▶ **The problem**: Transcribe all of the data below, reproducing every line character for character.

▶ **Source information**:
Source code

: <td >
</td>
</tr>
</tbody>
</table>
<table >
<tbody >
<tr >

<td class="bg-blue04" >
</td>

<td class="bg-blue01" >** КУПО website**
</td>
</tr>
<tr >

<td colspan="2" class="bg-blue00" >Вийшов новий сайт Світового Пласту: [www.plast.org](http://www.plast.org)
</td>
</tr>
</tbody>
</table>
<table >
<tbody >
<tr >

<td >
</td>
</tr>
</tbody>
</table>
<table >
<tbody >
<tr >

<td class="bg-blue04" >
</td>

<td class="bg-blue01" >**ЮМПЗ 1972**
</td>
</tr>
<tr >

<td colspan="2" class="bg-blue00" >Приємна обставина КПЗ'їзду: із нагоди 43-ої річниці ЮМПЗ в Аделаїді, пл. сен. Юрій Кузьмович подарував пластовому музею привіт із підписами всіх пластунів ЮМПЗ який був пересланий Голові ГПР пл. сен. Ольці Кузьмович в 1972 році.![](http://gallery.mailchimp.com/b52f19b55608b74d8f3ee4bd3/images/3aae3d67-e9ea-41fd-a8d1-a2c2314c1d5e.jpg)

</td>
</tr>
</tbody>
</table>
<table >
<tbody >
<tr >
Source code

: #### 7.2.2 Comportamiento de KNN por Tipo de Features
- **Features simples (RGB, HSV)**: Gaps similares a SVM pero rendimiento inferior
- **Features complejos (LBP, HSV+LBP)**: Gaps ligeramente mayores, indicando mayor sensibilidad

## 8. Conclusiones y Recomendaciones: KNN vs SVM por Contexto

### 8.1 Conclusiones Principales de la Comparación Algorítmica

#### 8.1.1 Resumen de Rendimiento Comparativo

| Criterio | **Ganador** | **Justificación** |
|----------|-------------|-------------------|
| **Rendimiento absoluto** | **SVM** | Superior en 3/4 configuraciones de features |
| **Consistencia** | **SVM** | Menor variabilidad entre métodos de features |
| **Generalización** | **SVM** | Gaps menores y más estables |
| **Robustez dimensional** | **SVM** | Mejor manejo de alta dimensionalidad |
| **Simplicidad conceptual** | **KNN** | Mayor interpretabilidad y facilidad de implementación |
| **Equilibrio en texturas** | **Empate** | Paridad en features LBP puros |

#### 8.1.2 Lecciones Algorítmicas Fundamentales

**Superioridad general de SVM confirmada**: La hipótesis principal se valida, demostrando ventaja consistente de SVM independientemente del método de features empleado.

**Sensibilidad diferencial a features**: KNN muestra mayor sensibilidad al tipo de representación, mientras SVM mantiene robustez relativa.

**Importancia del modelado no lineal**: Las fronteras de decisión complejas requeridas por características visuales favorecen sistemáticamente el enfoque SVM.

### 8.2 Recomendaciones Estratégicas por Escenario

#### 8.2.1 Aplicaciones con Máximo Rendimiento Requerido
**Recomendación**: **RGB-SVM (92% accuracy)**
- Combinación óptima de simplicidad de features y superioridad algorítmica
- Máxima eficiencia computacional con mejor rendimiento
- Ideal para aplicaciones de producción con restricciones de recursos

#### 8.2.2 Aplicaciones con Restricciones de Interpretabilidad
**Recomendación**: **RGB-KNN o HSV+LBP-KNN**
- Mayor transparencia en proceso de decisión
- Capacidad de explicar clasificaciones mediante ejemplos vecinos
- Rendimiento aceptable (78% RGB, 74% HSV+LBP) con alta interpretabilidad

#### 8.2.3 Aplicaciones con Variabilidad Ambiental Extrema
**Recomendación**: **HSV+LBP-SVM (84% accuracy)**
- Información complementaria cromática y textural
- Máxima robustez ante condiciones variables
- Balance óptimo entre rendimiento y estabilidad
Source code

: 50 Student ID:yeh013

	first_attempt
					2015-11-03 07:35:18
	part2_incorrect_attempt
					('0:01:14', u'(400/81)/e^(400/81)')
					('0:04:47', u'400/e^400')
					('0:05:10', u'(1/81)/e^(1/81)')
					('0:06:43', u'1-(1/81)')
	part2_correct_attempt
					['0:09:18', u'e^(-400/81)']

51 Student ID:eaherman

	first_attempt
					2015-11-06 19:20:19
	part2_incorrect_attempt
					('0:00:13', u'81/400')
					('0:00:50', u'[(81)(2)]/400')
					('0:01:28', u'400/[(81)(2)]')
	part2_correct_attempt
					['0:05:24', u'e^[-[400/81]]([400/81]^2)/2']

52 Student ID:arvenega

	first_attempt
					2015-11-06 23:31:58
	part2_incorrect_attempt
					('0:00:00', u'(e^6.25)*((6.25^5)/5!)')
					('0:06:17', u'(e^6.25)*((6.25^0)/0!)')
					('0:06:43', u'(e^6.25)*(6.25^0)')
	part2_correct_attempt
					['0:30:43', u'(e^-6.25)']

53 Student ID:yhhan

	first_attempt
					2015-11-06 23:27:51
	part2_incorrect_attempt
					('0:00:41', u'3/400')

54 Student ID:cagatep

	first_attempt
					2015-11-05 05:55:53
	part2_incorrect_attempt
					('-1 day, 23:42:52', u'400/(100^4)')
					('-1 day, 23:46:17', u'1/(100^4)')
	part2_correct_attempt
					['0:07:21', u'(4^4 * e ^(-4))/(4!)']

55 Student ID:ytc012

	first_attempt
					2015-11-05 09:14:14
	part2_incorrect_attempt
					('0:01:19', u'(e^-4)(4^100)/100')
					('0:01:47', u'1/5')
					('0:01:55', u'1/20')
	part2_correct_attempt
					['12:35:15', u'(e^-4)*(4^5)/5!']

▶ **Answer**:
Source code

: <td >
</td>
</tr>
</tbody>
</table>
<table >
<tbody >
<tr >

<td class="bg-blue04" >
</td>

<td class="bg-blue01" >** КУПО website**
</td>
</tr>
<tr >

<td colspan="2" class="bg-blue00" >Вийшов новий сайт Світового Пласту: [www.plast.org](http://www.plast.org)
</td>
</tr>
</tbody>
</table>
<table >
<tbody >
<tr >

<td >
</td>
</tr>
</tbody>
</table>
<table >
<tbody >
<tr >

<td class="bg-blue04" >
</td>

<td class="bg-blue01" >**ЮМПЗ 1972**
</td>
</tr>
<tr >

<td colspan="2" class="bg-blue00" >Приємна обставина КПЗ'їзду: із нагоди 43-ої річниці ЮМПЗ в Аделаїді, пл. сен. Юрій Кузьмович подарував пластовому музею привіт із підписами всіх пластунів ЮМПЗ який був пересланий Голові ГПР пл. сен. Ольці Кузьмович в 1972 році.![](http://gallery.mailchimp.com/b52f19b55608b74d8f3ee4bd3/images/3aae3d67-e9ea-41fd-a8d1-a2c2314c1d5e.jpg)

</td>
</tr>
</tbody>
</table>
<table >
<tbody >
<tr >
Source code

: #### 7.2.2 Comportamiento de KNN por Tipo de Features
- **Features simples (RGB, HSV)**: Gaps similares a SVM pero rendimiento inferior
- **Features complejos (LBP, HSV+LBP)**: Gaps ligeramente mayores, indicando mayor sensibilidad

## 8. Conclusiones y Recomendaciones: KNN vs SVM por Contexto

### 8.1 Conclusiones Principales de la Comparación Algorítmica

#### 8.1.1 Resumen de Rendimiento Comparativo

| Criterio | **Ganador** | **Justificación** |
|----------|-------------|-------------------|
| **Rendimiento absoluto** | **SVM** | Superior en 3/4 configuraciones de features |
| **Consistencia** | **SVM** | Menor variabilidad entre métodos de features |
| **Generalización** | **SVM** | Gaps menores y más estables |
| **Robustez dimensional** | **SVM** | Mejor manejo de alta dimensionalidad |
| **Simplicidad conceptual** | **KNN** | Mayor interpretabilidad y facilidad de implementación |
| **Equilibrio en texturas** | **Empate** | Paridad en features LBP puros |

#### 8.1.2 Lecciones Algorítmicas Fundamentales

**Superioridad general de SVM confirmada**: La hipótesis principal se valida, demostrando ventaja consistente de SVM independientemente del método de features empleado.

**Sensibilidad diferencial a features**: KNN muestra mayor sensibilidad al tipo de representación, mientras SVM mantiene robustez relativa.

**Importancia del modelado no lineal**: Las fronteras de decisión complejas requeridas por características visuales favorecen sistemáticamente el enfoque SVM.

### 8.2 Recomendaciones Estratégicas por Escenario

#### 8.2.1 Aplicaciones con Máximo Rendimiento Requerido
**Recomendación**: **RGB-SVM (92% accuracy)**
- Combinación óptima de simplicidad de features y superioridad algorítmica
- Máxima eficiencia computacional con mejor rendimiento
- Ideal para aplicaciones de producción con restricciones de recursos

#### 8.2.2 Aplicaciones con Restricciones de Interpretabilidad
**Recomendación**: **RGB-KNN o HSV+LBP-KNN**
- Mayor transparencia en proceso de decisión
- Capacidad de explicar clasificaciones mediante ejemplos vecinos
- Rendimiento aceptable (78% RGB, 74% HSV+LBP) con alta interpretabilidad

#### 8.2.3 Aplicaciones con Variabilidad Ambiental Extrema
**Recomendación**: **HSV+LBP-SVM (84% accuracy)**
- Información complementaria cromática y textural
- Máxima robustez ante condiciones variables
- Balance óptimo entre rendimiento y estabilidad
Source code

: 50 Student ID:yeh013

	first_attempt
					2015-11-03 07:35:18
	part2_incorrect_attempt
					('0:01:14', u'(400/81)/e^(400/81)')
					('0:04:47', u'400/e^400')
					('0:05:10', u'(1/81)/e^(1/81)')
					('0:06:43', u'1-(1/81)')
	part2_correct_attempt
					['0:09:18', u'e^(-400/81)']

51 Student ID:eaherman

	first_attempt
					2015-11-06 19:20:19
	part2_incorrect_attempt
					('0:00:13', u'81/400')
					('0:00:50', u'[(81)(2)]/400')
					('0:01:28', u'400/[(81)(2)]')
	part2_correct_attempt
					['0:05:24', u'e^[-[400/81]]([400/81]^2)/2']

52 Student ID:arvenega

	first_attempt
					2015-11-06 23:31:58
	part2_incorrect_attempt
					('0:00:00', u'(e^6.25)*((6.25^5)/5!)')
					('0:06:17', u'(e^6.25)*((6.25^0)/0!)')
					('0:06:43', u'(e^6.25)*(6.25^0)')
	part2_correct_attempt
					['0:30:43', u'(e^-6.25)']

53 Student ID:yhhan

	first_attempt
					2015-11-06 23:27:51
	part2_incorrect_attempt
					('0:00:41', u'3/400')

54 Student ID:cagatep

	first_attempt
					2015-11-05 05:55:53
	part2_incorrect_attempt
					('-1 day, 23:42:52', u'400/(100^4)')
					('-1 day, 23:46:17', u'1/(100^4)')
	part2_correct_attempt
					['0:07:21', u'(4^4 * e ^(-4))/(4!)']

55 Student ID:ytc012

	first_attempt
					2015-11-05 09:14:14
	part2_incorrect_attempt
					('0:01:19', u'(e^-4)(4^100)/100')
					('0:01:47', u'1/5')
					('0:01:55', u'1/20')
	part2_correct_attempt
					['12:35:15', u'(e^-4)*(4^5)/5!']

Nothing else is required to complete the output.